15. The cylinder (1) according to claim 14, wherein the electric heating device (3) is non-positively connected to the inner side of the cylinder shell (2) via the at least one electric heating element (4) being pressed against the inner side of the cylinder shell (2).

16. The cylinder (1) according to claim 11, wherein the at least one electric heating element (4) is designed as a heating mat.

17. The cylinder (1) according to claim 16, wherein the heating mat comprises silicone with embedded carbon nanotubes.

18. The cylinder (1) according to claim 16, wherein the heating mat consists essentially of silicone with embedded carbon nanotubes.

19. The cylinder (1) according to claim 11, wherein

the electric heating device (3) further comprises insulation, and

the least one electric heating element (4) is arranged between the insulation and the inner side of the cylinder shell (2).

20. The cylinder (1) according to claim 14, wherein

the electric heating device (3) further comprises insulation, and

the least one electric heating element (4) is arranged between the insulation and the inner side of the cylinder shell (2).

21. The cylinder (1) according to claim 11, wherein

the electric heating device (3) comprises at least a first zone (5) and a second zone (6),

each of the first zone (5) and the second zone (6) comprises at least one electric heating element (4) with carbon nanotubes,

the first zone (5) and second zone 96) are arranged offset from each other in an axial direction of the cylinder on the inner side of the cylinder shell (2), and

a first heating power of the first zone (5) is adjustable independently of a second heating power of the second zone (6).

22. The cylinder (1) according to claim 17, wherein

the electric heating device (3) comprises at least a first zone (5) and a second zone (6),

each of the first zone (5) and the second zone (6) comprises at least one electric heating element (4) with carbon nanotubes,

the first zone (5) and second zone 96) are arranged offset from each other in an axial direction of the cylinder on the inner side of the cylinder shell (2), and

a first heating power of the first zone (5) is adjustable independently of a second heating power of the second zone (6).

23. The cylinder (1) according to claim 12, wherein

the electric heating device (3) comprises at least a first zone (5) and a second zone (6),

each of the first zone (5) and the second zone (6) comprises at least one electric heating element (4) with carbon nanotubes,

the first zone (5) and second zone 96) are arranged offset from each other in an axial direction of the cylinder on the inner side of the cylinder shell (2), and

a first heating power of the first zone (5) is adjustable independently of a second heating power of the second zone (6).

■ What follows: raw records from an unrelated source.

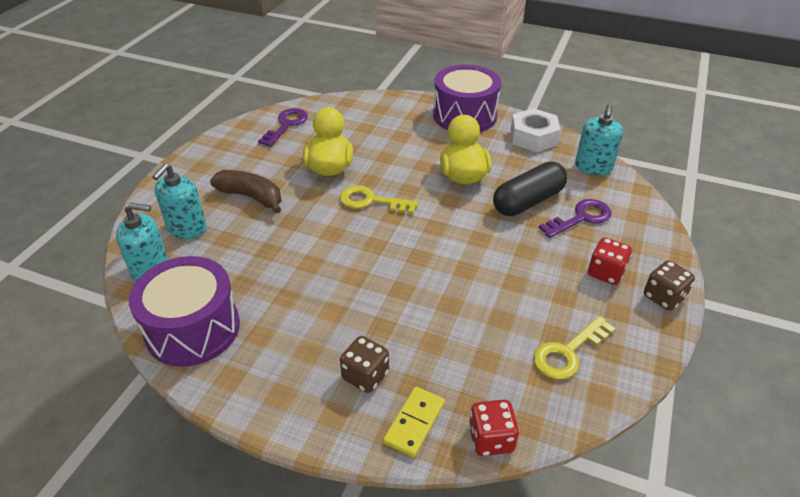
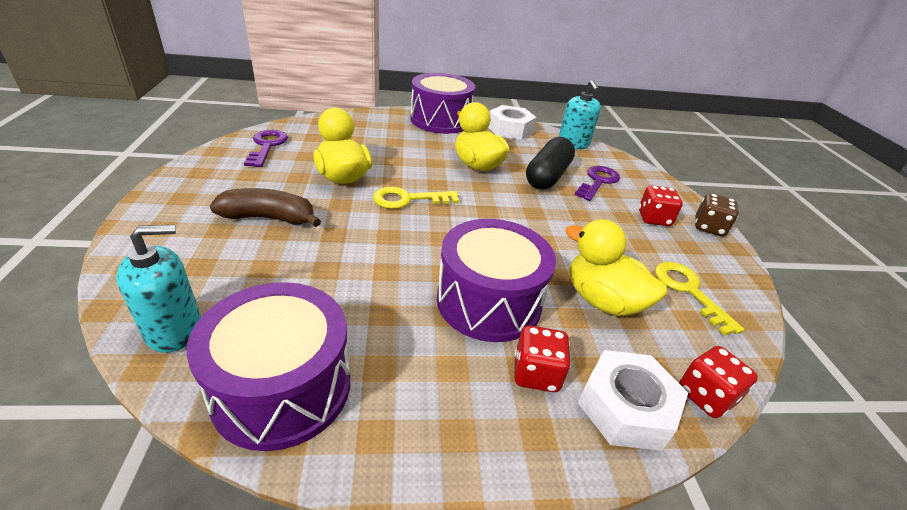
camera: 30 degrees left, 5 degrees down
(187, 228) = (201, 267): turquoise soap dispenser -> none
(365, 376) = (536, 374): brown dice -> red dice
(372, 310) = (488, 301): none -> purple drum
(414, 423) = (626, 408): yellow domino -> white nut
(472, 337) = (602, 301): none -> yellow duck
(568, 353) = (688, 291): yellow key -> yellow key turned 135 degrees clockwise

24. The cylinder (1) according to claim 14, wherein

the electric heating device (3) comprises at least a first zone (5) and a second zone (6),

each of the first zone (5) and the second zone (6) comprises at least one electric heating element (4) with carbon nanotubes,

the first zone (5) and second zone 96) are arranged offset from each other in an axial direction of the cylinder on the inner side of the cylinder shell (2), and

a first heating power of the first zone (5) is adjustable independently of a second heating power of the second zone (6).

25. The cylinder (1) according to claim 21, further comprising end covers (7) connected to the cylinder shell (2) on the end face, wherein a connection for supplying the electric heating device (3) with electrical current is routed through at least one end cover (7).

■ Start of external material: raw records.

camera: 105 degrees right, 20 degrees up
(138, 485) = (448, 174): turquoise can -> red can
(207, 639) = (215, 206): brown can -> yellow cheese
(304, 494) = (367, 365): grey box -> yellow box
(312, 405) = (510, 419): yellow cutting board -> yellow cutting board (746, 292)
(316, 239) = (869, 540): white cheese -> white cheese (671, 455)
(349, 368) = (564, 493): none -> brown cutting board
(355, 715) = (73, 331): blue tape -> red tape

26. The cylinder (1) according to claim 11, further comprising end covers (7) connected to the cylinder shell (2) on the end face, wherein a connection for supplying the electric heating device (3) with electrical current is routed through at least one end cover (7).

27. The cylinder (1) according to claim 25, wherein the connection comprises a slip ring body that moves with the cylinder (1) and the slip ring body is designed to carry electric current.

28. A group of cylinders, comprising at least a first cylinder (1) and a second cylinder (1) each according to claim 11, wherein the electric heating device (3) of the first cylinder (1) is operated independently of the electric heating device (3) of the second cylinder (1).